Greetings from South-by-Southwest, the annual Mardi Gras of the entertainment industry calendar.  Originally established 25 years ago as a music festival in Austin, TX, SXSW has grown to encompass film and interactive media in a week-long citywide smörgåsbord of schmoozing, screenings and stage diving.

I arrived on Saturday after a harrowing flight reminiscent of Oceanic 815 (complete with a bloody medical emergency and a strangely underreported system crash that grounded JetBlue jets across the nation).  A little Shiner Bock and smoked pork loin at the Iron Works BBQ in downtown Austin quickly restored me to festival strength, however, thus allowing me to dive straight into my first screening:  The Innkeepers, a lo-fi ghost story from fright auteur Ti West (best known for 2009’s The House of the Devil).

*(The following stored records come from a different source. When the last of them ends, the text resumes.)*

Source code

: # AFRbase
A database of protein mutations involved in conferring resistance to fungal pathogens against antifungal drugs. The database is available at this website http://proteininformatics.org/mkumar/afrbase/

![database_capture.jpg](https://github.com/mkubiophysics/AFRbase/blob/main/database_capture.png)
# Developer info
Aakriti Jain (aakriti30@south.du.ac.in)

West’s latest follows the Devil template of a small cast in a creepy location (an old New England hotel with a tragic history) and a pace that builds from meandering slacker banter to jump-outta-your-seat “gotcha” scare tactics.  Sara Paxton (a rising young star with the perky charisma of a sexy blonde Muppet) centers the action as the latest in a long line of horror movie heroines lacking the common sense to listen when a spooky lady (Kelly McGillis) warns them to stay outta the damn basement.

Since I’m a big fan of James Gunn’s deadpan superhero spoof The Specials, I was eager to see his latest caped crusader comedy Super — until I learned that it features Rainn Wilson as a guy who goes around bludgeoning people with a wrench.  A little Wilson goes a long way in my book (even when paired with a co-star like Nerd America’s Sweetheart, Ellen Page), and so in my travel-frazzled state I opted instead for a nightcap on 6th Street and an early start on Sunday with a screening of the intriguing  British documentary Self-Made, about a group of average blokes and birds confronting personal demons by literally acting out (in personalized cinematic scenes stemming from a series of intensive Method acting exercises in a minimalist rehearsal space).

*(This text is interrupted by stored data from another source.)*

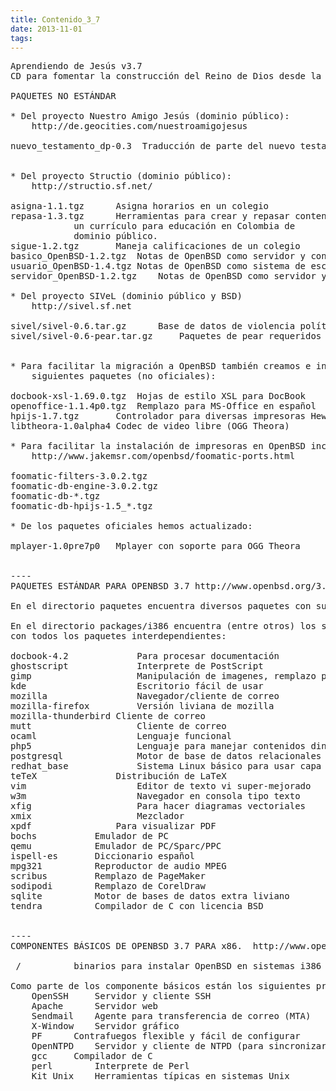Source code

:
 ```yaml
---
title: Contenido_3_7
date: 2013-11-01
tags:
---
```

<pre>
Aprendiendo de Jesús v3.7
CD para fomentar la construcción del Reino de Dios desde la educación

PAQUETES NO ESTÁNDAR

* Del proyecto Nuestro Amigo Jesús (dominio público):
	http://de.geocities.com/nuestroamigojesus

nuevo_testamento_dp-0.3  Traducción de parte del nuevo testamento


* Del proyecto Structio (dominio público):
	http://structio.sf.net/

asigna-1.1.tgz		Asigna horarios en un colegio
repasa-1.3.tgz		Herramientas para crear y repasar contenidos. Incluye
			un currículo para educación en Colombia de 
			dominio público.
sigue-1.2.tgz		Maneja calificaciones de un colegio
basico_OpenBSD-1.2.tgz	Notas de OpenBSD como servidor y contrafuegos
usuario_OpenBSD-1.4.tgz	Notas de OpenBSD como sistema de escritorio
servidor_OpenBSD-1.2.tgz	Notas de OpenBSD como servidor y contrafuegos

* Del proyecto SIVeL (dominio público y BSD) 
	http://sivel.sf.net

sivel/sivel-0.6.tar.gz		Base de datos de violencia política.  
sivel/sivel-0.6-pear.tar.gz 	Paquetes de pear requeridos
		

* Para facilitar la migración a OpenBSD también creamos e incluimos los 
	siguientes paquetes (no oficiales):

docbook-xsl-1.69.0.tgz  Hojas de estilo XSL para DocBook
openoffice-1.1.4p0.tgz	Remplazo para MS-Office en español
hpijs-1.7.tgz		Controlador para diversas impresoras Hewlett Packard
libtheora-1.0alpha4	Codec de video libre (OGG Theora)

* Para facilitar la instalación de impresoras en OpenBSD incluimos de
	http://www.jakemsr.com/openbsd/foomatic-ports.html   

foomatic-filters-3.0.2.tgz 
foomatic-db-engine-3.0.2.tgz 
foomatic-db-*.tgz 
foomatic-db-hpijs-1.5_*.tgz

* De los paquetes oficiales hemos actualizado:

mplayer-1.0pre7p0	Mplayer con soporte para OGG Theora


----
PAQUETES ESTÁNDAR PARA OPENBSD 3.7 http://www.openbsd.org/3.7_packages/i386.html

En el directorio paquetes encuentra diversos paquetes con sus dependencias

En el directorio packages/i386 encuentra (entre otros) los siguientes junto
con todos los paquetes interdependientes:

docbook-4.2             Para procesar documentación
ghostscript             Interprete de PostScript
gimp                    Manipulación de imagenes, remplazo para PhotoShop
kde                     Escritorio fácil de usar
mozilla                 Navegador/cliente de correo
mozilla-firefox         Versión liviana de mozilla
mozilla-thunderbird	Cliente de correo
mutt                    Cliente de correo
ocaml                   Lenguaje funcional
php5                    Lenguaje para manejar contenidos dinámicos en el web
postgresql              Motor de base de datos relacionales
redhat_base             Sistema Linux básico para usar capa de emulación Linux
teTeX		        Distribución de LaTeX
vim                     Editor de texto vi super-mejorado
w3m                     Navegador en consola tipo texto
xfig                    Para hacer diagramas vectoriales
xmix                    Mezclador
xpdf		        Para visualizar PDF
bochs			Emulador de PC
qemu			Emulador de PC/Sparc/PPC
ispell-es		Diccionario español
mpg321			Reproductor de audio MPEG
scribus			Remplazo de PageMaker
sodipodi		Remplazo de CorelDraw
sqlite			Motor de bases de datos extra liviano
tendra			Compilador de C con licencia BSD


----
COMPONENTES BÁSICOS DE OPENBSD 3.7 PARA x86.  http://www.openbsd.org

 / 			binarios para instalar OpenBSD en sistemas i386

Como parte de los componente básicos están los siguientes programas auditados:
	OpenSSH		Servidor y cliente SSH
	Apache		Servidor web
	Sendmail	Agente para transferencia de correo (MTA)
	X-Window	Servidor gráfico
	PF		Contrafuegos flexible y fácil de configurar 
	OpenNTPD	Servidor y cliente de NTPD (para sincronizar tiempo)
	gcc		Compilador de C
	perl		Interprete de Perl	
	Kit Unix	Herramientas típicas en sistemas Unix
</pre>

After that, I dipped my toes into the interactive multimedia side of the festival, sampling various computer games and the best ten minutes of Tron on 3D Blu-Ray (complete with a swag-tastic blinky-light Frisbee) — though I drew the line at a Dazed & Confused-style ass-paddling demonstration elsewhere in the Austin Convention Center administered by a menacing Spank-Bot (on behalf of an anti-hazing group opposed to the strange fraternity-style Texas tradition of high school students whacking the butts of incoming freshmen).

But Sunday’s big event was the world premiere screening of Conan O’Brien Can’t Stop, a revealing and frequently hilarious chronicle of Team Coco’s 2010 “Legally Prohibited From Being Funny on Television Tour” (the live, multi-city comedy/music juggernaut which spanned the downtime between the embattled ginger’s ouster from The Tonight Show to his re-emergence as the face of TBS late night).  In the fast, funny Q&A that followed the screening, O’Brien literally ran circles around film director Rodman Flender to demonstrate the boundless, restless energy (and need for attention) powering Coco’s career, the tour and the documentary — which, to the comedian’s credit, doesn’t shy away from his occasional celebrity asshole moments (including a funny, vicious backstage roast of 30 Rock’s Jack McBrayer and a much less funny harangue about a meet-and-greet with his back-up singer’s family after a show). 

In the grand scheme of things, it’s hard to feel an awful lot of sympathy for a beloved celebrity who had to move his TV show from network to cable (and received tens of millions of dollars for his trouble), but Conan O’Brien Can’t Stop is a jazzy backstage chronicle of life in the show biz fast lane (with Andy Richter’s rimshot one-liners alone justifying the price of admission).